You call this health care, Mr. President?

Wednesday, January 24, 2007 at 06:29 PM

Okay, he really did make the health insurance tax deduction proposal in the state of the union.  Even though the White House leaked the idea early, and just about every sane analyst said it won't solve the problem, and pretty certainly will create another problem.

If you missed it, or just got so nauseous that you put it out of your mind, here's the president's "groundbreaking" health insurance tax deduction proposal, verbatim from the transcript of the state of the union speech:

Tonight, I propose two new initiatives to help more Americans afford their own insurance. First, I propose a standard tax deduction for health insurance that will be like the standard tax deduction for dependents. Families with health insurance will pay no income or payroll taxes on $15,000 of their income. Single Americans with health insurance will pay no income or payroll taxes on $7,500 of their income. With this reform, more than 100 million men, women, and children who are now covered by employer-provided insurance will benefit from lower tax bills.

At the same time, this reform will level the playing field for those who do not get health insurance through their job. For Americans who now purchase health insurance on their own, my proposal would mean a substantial tax savings -- $4,500 for a family of four making $60,000 a year. And for the millions of other Americans who have no health insurance at all, this deduction would help put a basic private health insurance plan within their reach. Changing the tax code is a vital and necessary step to making healthcare affordable for more Americans.

My second proposal is to help the states that are coming up with innovative ways to cover the uninsured. States that make basic private health insurance available to all their citizens should receive federal funds to help them provide this coverage to the poor and the sick. I have asked the Secretary of Health and Human Services to work with Congress to take existing federal funds and use them to create "Affordable Choices" grants. These grants would give our nation's governors more money and more flexibility to get private health insurance to those most in need.

There are many other ways that Congress can help. We need to expand Health Savings Accounts ... help small businesses through Association Health Plans ... reduce costs and medical errors with better information technology ... encourage price transparency ... and protect good doctors from junk lawsuits by passing medical liability reform. And in all we do, we must remember that the best health care decisions are made not by government and insurance companies, but by patients and their doctors.

Now, this immediately raises such important questions as:

  1. What qualifies as "health insurance" to make you eligible for the deduction?  If you buy a super-cheapo Catastrophe plan, and pay $1,000 a year, will you qualify for the 7,500/15,000 deduction?

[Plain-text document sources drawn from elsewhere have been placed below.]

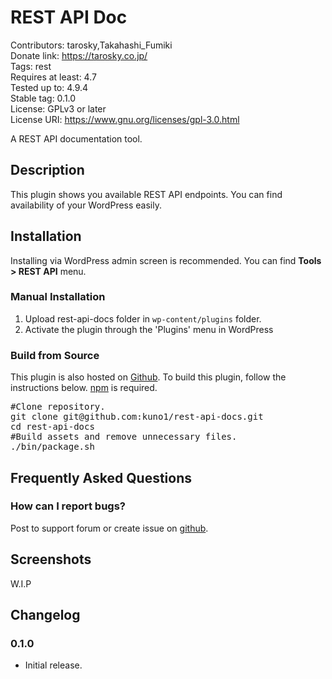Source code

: # REST API Doc

Contributors: tarosky,Takahashi_Fumiki  
Donate link: https://tarosky.co.jp/  
Tags: rest  
Requires at least: 4.7  
Tested up to: 4.9.4  
Stable tag: 0.1.0  
License: GPLv3 or later  
License URI: https://www.gnu.org/licenses/gpl-3.0.html

A REST API documentation tool.

## Description

This plugin shows you available REST API endpoints.
You can find availability of your WordPress easily.

## Installation

Installing via WordPress admin screen is recommended.
You can find **Tools > REST API** menu.

### Manual Installation

1. Upload rest-api-docs folder in `wp-content/plugins` folder.
1. Activate the plugin through the 'Plugins' menu in WordPress

### Build from Source

This plugin is also hosted on [Github](https://github.com/kuno1/rest-api-docs).
To build this plugin, follow the instructions below. [npm](https://www.npmjs.com) is required.

<pre>
#Clone repository.
git clone git@github.com:kuno1/rest-api-docs.git
cd rest-api-docs
#Build assets and remove unnecessary files.
./bin/package.sh
</pre>

## Frequently Asked Questions

### How can I report bugs?

Post to support forum or create issue on [github]().

## Screenshots

W.I.P

## Changelog

###  0.1.0

* Initial release.
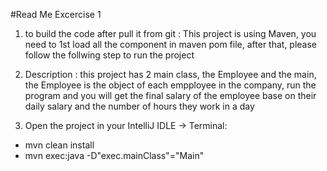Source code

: #Read Me Excercise 1

1. to build the code after pull it from git :
This project is using Maven, you need to 1st load all the component in maven pom file, after that, please follow the follwing step to run the project

2. Description : this project has 2 main class, the Employee and the main, the Employee is the object of each empployee in the company, run the program and you will get the final salary of the employee base on their daily salary and the number of hours they work in a day

3. Open the project in your IntelliJ IDLE -> Terminal:

- mvn clean install
- mvn exec:java -D"exec.mainClass"="Main"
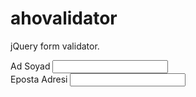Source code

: # ahovalidator
jQuery form validator.

<div class="col-md-6">
    <div class="form-group">
        <label>Ad Soyad</label>
        <input class="form-control ahov-required" type="text">
    </div>
</div>
<div class="col-md-6">
    <div class="form-group">
        <label>Eposta Adresi</label>
        <input class="form-control ahov-required" type="email">
    </div>
</div>

<script>
    $(document).ready(function(){
        ahovalidator.build('#form');
    });
</script>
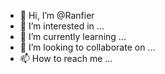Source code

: - 👋 Hi, I’m @Ranfier
- 👀 I’m interested in ...
- 🌱 I’m currently learning ...
- 💞️ I’m looking to collaborate on ...
- 📫 How to reach me ...

<!---
Ranfier/Ranfier is a ✨ special ✨ repository because its `README.md` (this file) appears on your GitHub profile.
You can click the Preview link to take a look at your changes.
--->

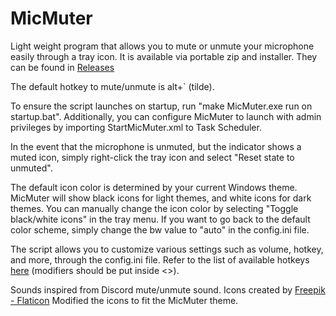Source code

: # MicMuter
Light weight program that allows you to mute or unmute your microphone easily through a tray icon.
It is available via portable zip and installer. They can be found in [Releases](https://github.com/ddanielkim/MicMuter/releases)

The default hotkey to mute/unmute is alt+` (tilde).

To ensure the script launches on startup, run "make MicMuter.exe run on startup.bat". Additionally, you can configure MicMuter to launch with admin privileges by importing StartMicMuter.xml to Task Scheduler.

In the event that the microphone is unmuted, but the indicator shows a muted icon, simply right-click the tray icon and select "Reset state to unmuted".

The default icon color is determined by your current Windows theme. MicMuter will show black icons for light themes, and white icons for dark themes. You can manually change the icon color by selecting "Toggle black/white icons" in the tray menu. If you want to go back to the default color scheme, simply change the bw value to "auto" in the config.ini file.

The script allows you to customize various settings such as volume, hotkey, and more, through the config.ini file. Refer to the list of available hotkeys [here](https://pynput.readthedocs.io/en/latest/_modules/pynput/keyboard/_base.html#Key) (modifiers should be put inside <>).

Sounds inspired from Discord mute/unmute sound.
Icons created by [Freepik - Flaticon](https://www.flaticon.com/free-icons/mute)
Modified the icons to fit the MicMuter theme.
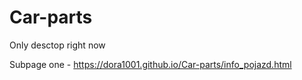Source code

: # Car-parts

Only desctop right now

Subpage one - https://dora1001.github.io/Car-parts/info_pojazd.html
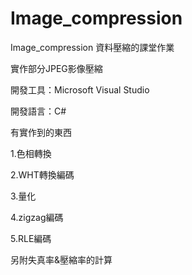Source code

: # Image_compression
Image_compression
資料壓縮的課堂作業

實作部分JPEG影像壓縮

開發工具：Microsoft Visual Studio

開發語言：C#

有實作到的東西

1.色相轉換

2.WHT轉換編碼

3.量化

4.zigzag編碼

5.RLE編碼

另附失真率&壓縮率的計算

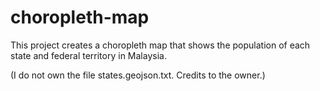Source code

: # choropleth-map

This project creates a choropleth map that shows the population of each state and federal territory in Malaysia. 

(I do not own the file states.geojson.txt. Credits to the owner.)
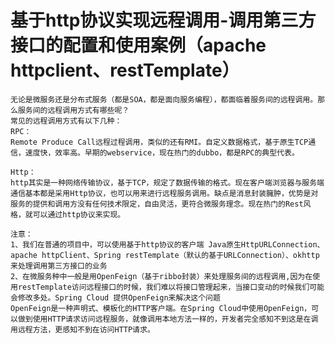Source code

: # 基于http协议实现远程调用-调用第三方接口的配置和使用案例（apache httpclient、restTemplate）

    无论是微服务还是分布式服务（都是SOA，都是面向服务编程），都面临着服务间的远程调用。那么服务间的远程调用方式有哪些呢？
    常见的远程调用方式有以下几种：
    RPC：
    Remote Produce Call远程过程调用，类似的还有RMI。自定义数据格式，基于原生TCP通信，速度快，效率高。早期的webservice，现在热门的dubbo，都是RPC的典型代表。
    
    Http：
    http其实是一种网络传输协议，基于TCP，规定了数据传输的格式。现在客户端浏览器与服务端通信基本都是采用Http协议，也可以用来进行远程服务调用。缺点是消息封装臃肿，优势是对服务的提供和调用方没有任何技术限定，自由灵活，更符合微服务理念。现在热门的Rest风格，就可以通过http协议来实现。
    
    注意：
    1、我们在普通的项目中，可以使用基于http协议的客户端 Java原生HttpURLConnection、apache httpClient、Spring restTemplate（默认的基于URLConnection）、okhttp来处理调用第三方接口的业务
    2、在微服务种中一般是用OpenFeign（基于ribbo封装）来处理服务间的远程调用,因为在使用restTemplate访问远程接口的时候，我们难以将接口管理起来，当接口变动的时候我们可能会修改多处。Spring Cloud 提供OpenFeign来解决这个问题
    OpenFeign是一种声明式、模板化的HTTP客户端。在Spring Cloud中使用OpenFeign，可以做到使用HTTP请求访问远程服务，就像调用本地方法一样的，开发者完全感知不到这是在调用远程方法，更感知不到在访问HTTP请求。
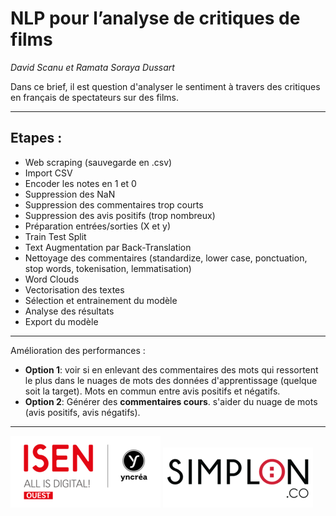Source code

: # NLP pour l’analyse de critiques de films

*David Scanu et Ramata Soraya Dussart*

Dans ce brief, il est question d'analyser le sentiment à travers des critiques en français de spectateurs sur des films.
  
---

## Etapes : 

- Web scraping (sauvegarde en .csv)
- Import CSV
- Encoder les notes en 1 et 0
- Suppression des NaN
- Suppression des commentaires trop courts
- Suppression des avis positifs (trop nombreux)
- Préparation entrées/sorties (X et y)
- Train Test Split
- Text Augmentation par Back-Translation
- Nettoyage des commentaires (standardize, lower case, ponctuation, stop words, tokenisation, lemmatisation)
- Word Clouds
- Vectorisation des textes
- Sélection et entrainement du modèle
- Analyse des résultats
- Export du modèle

---

Amélioration des performances :

- **Option 1**: voir si en enlevant des commentaires des mots qui ressortent le plus dans le nuages de mots des données d'apprentissage (quelque soit la target). Mots en commun entre avis positifs et négatifs. 
- **Option 2**: Générer des **commentaires cours**. s'aider du nuage de mots (avis positifs, avis négatifs).

---

<picture>
  <img alt="Logo ISEN" src="./img/logo-isen-small.png">
</picture>

<picture>
  <img alt="Logo SIMPLON" src="./img/logo-simplon-small.png">
</picture>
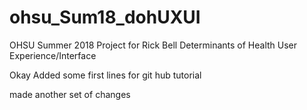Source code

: # ohsu_Sum18_dohUXUI
OHSU Summer 2018 Project for Rick Bell Determinants of Health User Experience/Interface


Okay Added some first lines for git hub tutorial

made another set of changes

  2. When he says "the Secretary of Health and Human Services [will] ...work with Congress to take existing federal funds, exactly what "funds" are they?  Are they being taken from some other program to fund this one?

Even more fundamental, however, are two pretty indisputable facts:

1. Many, many people will not save enough money from the tax deduction to pay for the purchase of a real, primary coverage health insurance plan.

First, you have to keep in mind that, although not described in the speech, the president's plan calls for employees to be taxed on the value of the health insurance coverage they receive through employment.  If you get $6,000 of health insurance free of charge, your income just went up by $6,000.  So your $7,500 deduction doesn't get you a lot of advantage.

Second, if you have no employment-related coverage and choose to buy your own, expect a minimum or $3,000 to $4,000 for a single coverage policy.  Minimum.  And if you only earn $25,000, how much will you save by not being taxed on $15,000 of that?  Probably not enough to pay for the policy.  And if you really have a low income, say federal minimum wage on up through $12,000, I don't think there's any way that the tax deduction will pay for your policy.

2. As employees get taxed on the value of health insurance benefits, both employer and employee have far less incentive to participate in employee health insurance plans.  Over time, expect health insurance to return to the private market mechanism, which is, I suspect, exactly what Bush wants.  That takes the burden of the insurance off employers, with the political cover of employees now supposedly able to purchase the insurance on their own.

Except they pretty much won't be able to afford it (see number 1, above).  Not to mention that this unaffordability will grow, if offshoring continues to eat away at good paying jobs, and the economy replaces the lost good jobs with crappier, lower paying jobs.

All of which would eventually shift a large portion of Americans over to the health care for the poor, provided by....government.  And as more and more people get their health care that way, the argument grows on the right that the government simply can't afford to keep these benefit programs going.  So benefits dwindle, eligibility gets tightened, and, eventually, most of us end up where the rich would like us to be: on our F'ing own, without the resources to make that work.

Congratulations, Mr. President, another fine example of thinking outside the box.  The box of fairness and compassion.